──────── Dataset records ────────

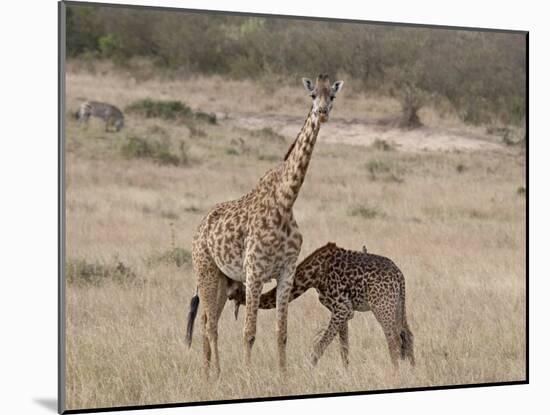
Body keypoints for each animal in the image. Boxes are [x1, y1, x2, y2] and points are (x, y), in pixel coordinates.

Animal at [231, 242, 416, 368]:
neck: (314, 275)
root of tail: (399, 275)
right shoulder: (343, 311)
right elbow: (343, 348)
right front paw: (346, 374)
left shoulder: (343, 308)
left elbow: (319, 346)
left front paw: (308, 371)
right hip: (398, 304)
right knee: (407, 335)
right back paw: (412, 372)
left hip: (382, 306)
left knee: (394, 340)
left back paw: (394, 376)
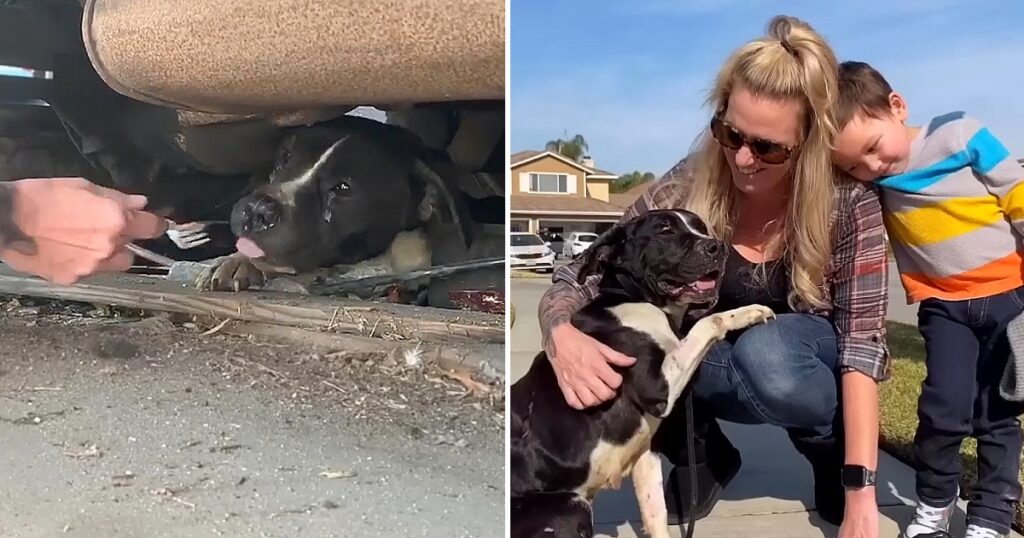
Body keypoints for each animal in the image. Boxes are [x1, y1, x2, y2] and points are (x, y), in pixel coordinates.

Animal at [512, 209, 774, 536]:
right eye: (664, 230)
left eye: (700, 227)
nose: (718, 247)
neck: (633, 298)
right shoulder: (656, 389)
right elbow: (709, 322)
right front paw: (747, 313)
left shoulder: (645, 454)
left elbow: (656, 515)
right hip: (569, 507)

────────

__Action item__
Copy all the records word for word and keep the pictures out.

__Output for this task__
Body keypoints for each animal in the image. Boxes are [x1, y1, x2, y2] and points are (x, y), in pixel coordinates.

Animal at [231, 242, 416, 368]:
neck: (314, 275)
root of tail: (399, 275)
right shoulder: (343, 311)
right elbow: (343, 348)
right front paw: (346, 374)
left shoulder: (343, 308)
left elbow: (319, 346)
left front paw: (308, 371)
right hip: (398, 304)
right knee: (407, 335)
right back paw: (412, 372)
left hip: (382, 306)
left knee: (394, 340)
left back paw: (394, 376)
Body keypoints for each animal in the image. Boxes are [x1, y1, x2, y2] and points are (x, y), in pixel coordinates.

Animal at [512, 209, 774, 536]:
right eye: (664, 230)
left eye: (700, 227)
nose: (718, 247)
neck: (633, 298)
right shoulder: (656, 389)
right elbow: (709, 322)
right front paw: (747, 313)
left shoulder: (645, 454)
left elbow: (656, 515)
right hip: (569, 507)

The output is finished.